* _Job item_: From the records below, extract each line that contains the string "için", treating uppercase and lowercase letters as different.

* _Records_:
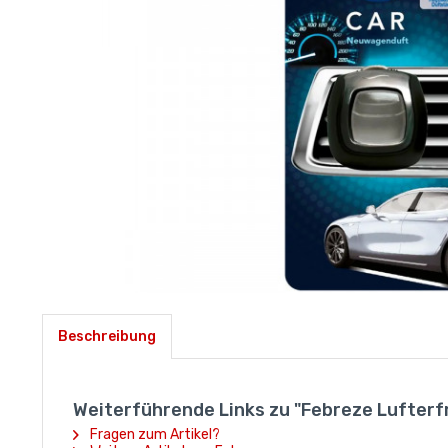
Beschreibung
Weiterführende Links zu "Febreze Lufter
Fragen zum Artikel?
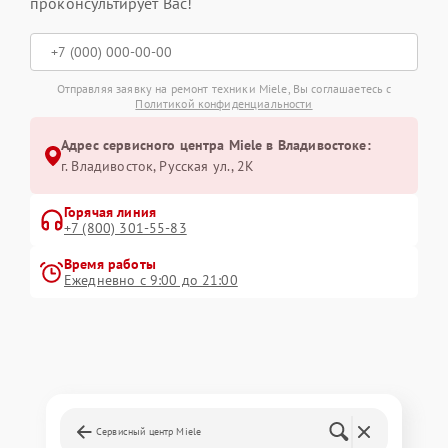
проконсультирует Вас!
Отправляя заявку на ремонт техники Miele, Вы соглашаетесь с
Политикой конфиденциальности
Адрес сервисного центра Miele в Владивостоке:
г. Владивосток, Русская ул., 2К
Горячая линия
+7 (800) 301-55-83
Время работы
Ежедневно с 9:00 до 21:00
Сервисный центр Miele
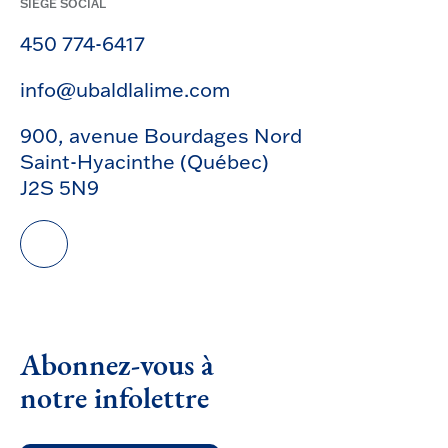
SIÈGE SOCIAL
450 774-6417
info@ubaldlalime.com
900, avenue Bourdages Nord
Saint-Hyacinthe (Québec)
J2S 5N9
Abonnez-vous à
notre infolettre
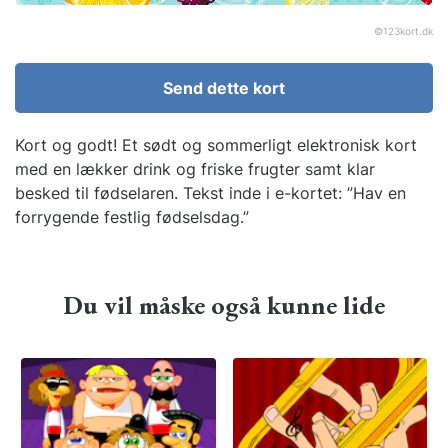
©
123kort.dk
Send dette kort
Kort og godt! Et sødt og sommerligt elektronisk kort
med en lækker drink og friske frugter samt klar
besked til fødselaren. Tekst inde i e-kortet: ”Hav en
forrygende festlig fødselsdag.”
Du vil måske også kunne lide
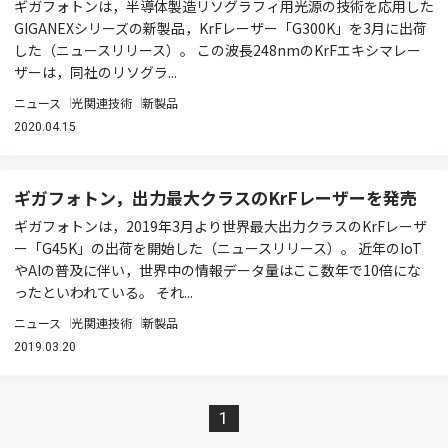
ギガフォトンは，半導体製造リソグラフィ用光源の技術を応用した
GIGANEXシリーズの新製品，KrFレーザー「G300K」を3月に出荷
した（ニュースリリース）。 この波長248nmのKrFエキシマレー
ザーは，同社のリソグラ...
ニュース
光関連技術
新製品
2020.04.15
ギガフォトン，出力最大クラスのKrFレーザーを発売
ギガフォトンは，2019年3月より世界最大出力クラスのKrFレーザ
ー「G45K」の出荷を開始した（ニュースリリース）。 近年のIoT
やAIの普及に伴い，世界中の情報データ量はここ数年で10倍にな
ったといわれている。 それ...
ニュース
光関連技術
新製品
2019.03.20
1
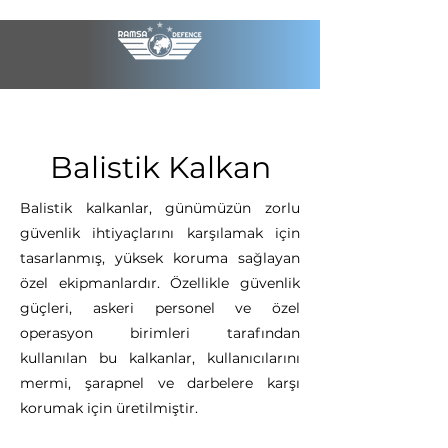
Balistik Kalkan
Balistik kalkanlar, günümüzün zorlu
güvenlik ihtiyaçlarını karşılamak için
tasarlanmış, yüksek koruma sağlayan
özel ekipmanlardır. Özellikle güvenlik
güçleri, askeri personel ve özel
operasyon birimleri tarafından
kullanılan bu kalkanlar, kullanıcılarını
mermi, şarapnel ve darbelere karşı
korumak için üretilmiştir.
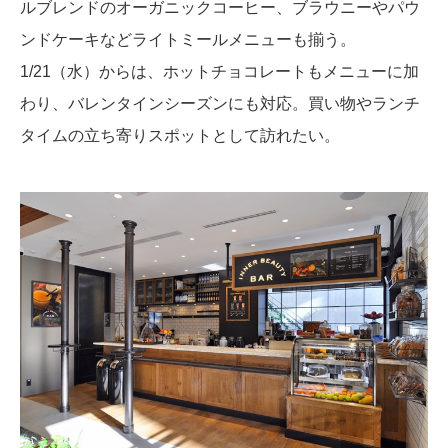
ルブレンドのオーガニックコーヒー、ブラウニーやパウ
ンドケーキなどライトミールメニューも揃う。
1/21（水）からは、ホットチョコレートもメニューに加
わり、バレンタインシーズンにも対応。買い物やランチ
タイムの立ち寄りスポットとして訪れたい。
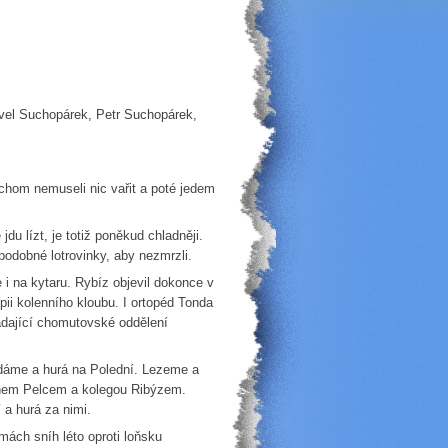
avel Suchopárek, Petr Suchopárek,
hom nemuseli nic vařit a poté jedem
du lízt, je totiž poněkud chladněji.
podobné lotrovinky, aby nezmrzli.
 i na kytaru. Rybíz objevil dokonce v
ii kolenního kloubu. I ortopéd Tonda
padající chomutovské oddělení
nídáme a hurá na Polední. Lezeme a
anem Pelcem a kolegou Ribýzem.
 a hurá za nimi.
mách sníh léto oproti loňsku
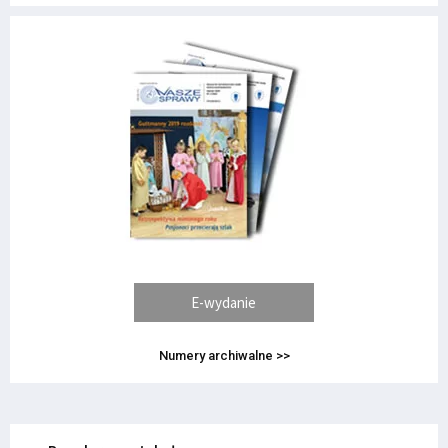
E-wydanie
Numery archiwalne >>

* _Solved problem_:
güvenlik ihtiyaçlarını karşılamak için
korumak için üretilmiştir.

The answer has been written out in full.